Nordhoff and Emori state (1996):


“Historically, insurance company claims adjusters have assumed that collision injuries correlate to the vehicle external structural damage and cost repair. … The assumption that injuries relate to the amount of external vehicle damage in all types of crashes has no scientific basis.”


“There is little correlation between neck injury and vehicle damage in the low-speed rear-end collision.”

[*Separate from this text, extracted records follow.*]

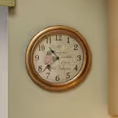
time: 10:38
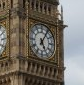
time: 5:05
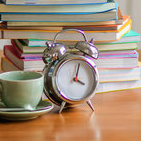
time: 4:02
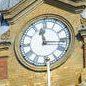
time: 11:16
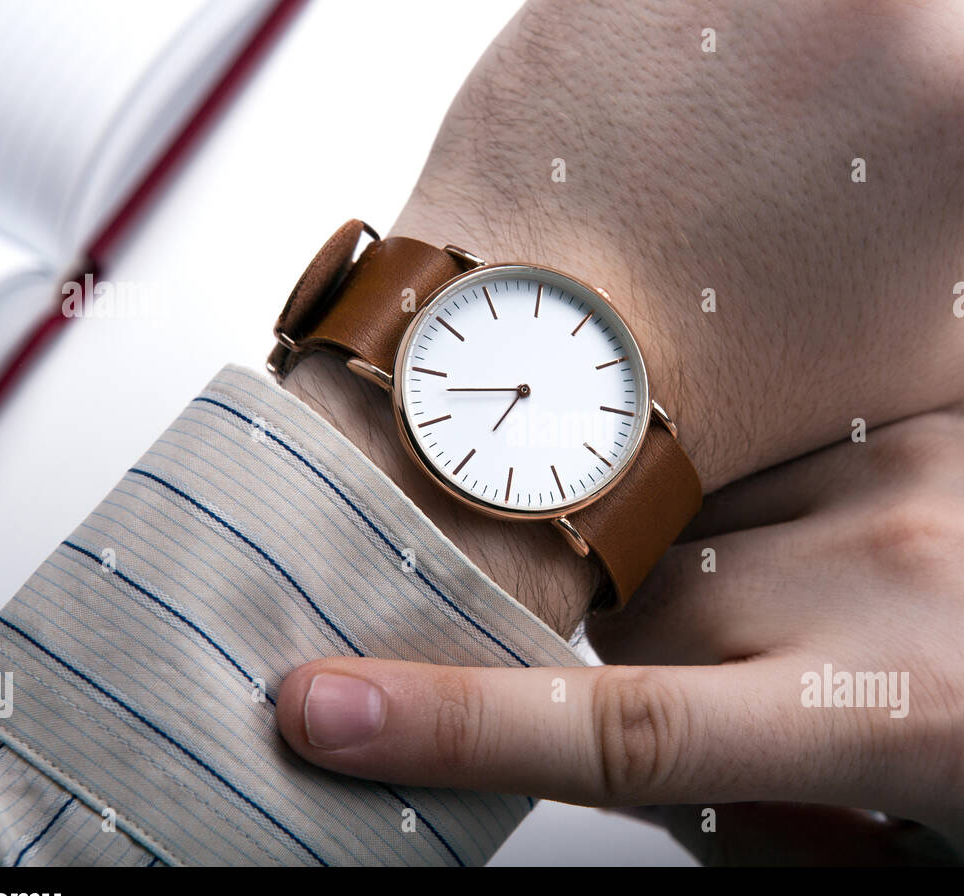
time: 6:43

Rene Cailliet, MD, states (2006):


“Numerous injuries result from vehicular accidents even when the impacts are not very big and there is minimal damage to both vehicles.”


“In many instances, a person experiences whiplash after a vehicle accident that has caused little significant damage to either vehicle.”


Henderson states (2006):


Collisions between motor vehicles and the occupants of those vehicles must conform to Newton’s Laws of Motion.


“Historically, the argument about injury or likelihood of injury had been the domain of the medical experts, albeit without any true scientific evidence on which to base an opinion.”


A struck vehicle will accelerate forward, with or without vehicle damage. This will cause accelerations of the occupant’s chest and head.


Crashes resulting in a change in velocity of 5.97 mph of the struck vehicle cause a 4.7 g acceleration of the occupant’s chest and an 8.3 g acceleration of the occupant’s head. The difference between the head and chest acceleration is 3.6 g. This resulted in the symptoms of strains and headaches.


Not all occupants will react in the same manner to the same change in velocity.


“It is my opinion that beyond a speed change of 5 mph, the risk of injury is high.”